Tuesday, April 29, 2008

Interview with Isabel Allende

Interview with Isabel Allende in The Guardian.
Allende speaks powerfully of her literary inheritance, in particular the influence of Shakespeare. She would draw the characters in a play and then cut them out, making each stand up with a match stick "so I would know what the heck was going on". Reading Shakespeare left the sediment that turned her into a writer, she says. "I love King Lear, Romeo and Juliet. You take just a little piece, even out of context and he's great. When I read it, it wasn't for its literary value. I was entertained by the story."

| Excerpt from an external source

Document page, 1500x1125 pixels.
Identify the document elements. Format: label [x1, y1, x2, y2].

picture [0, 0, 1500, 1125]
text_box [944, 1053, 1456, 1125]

Her purpose as a writer, she says, is to "convey something and for that I have to trap the reader's attention. If I lose them, then what I write is lost. As a journalist you know that what you write competes with other things in the same paper. Writers often write for friends or critics, and forget readers. I feel the book and characters choose me, and if I allow enough time, they will talk. I ask myself, 'Why am I doing this'? 'Why am I writing about the Gold Rush?' [explored in her book Daughters of Fortune]. Then at the end, I realise I have been exploring something that has been related to me and my life and temperament. It's a book about a woman trapped in Victorian times, trapped in a life and a corset. She decides to confront the masculine world. She has no tools or weapons to fend for herself. She needs to dress like a man, act like a man to survive. Isn't that what my generation of feminists did? Exactly that."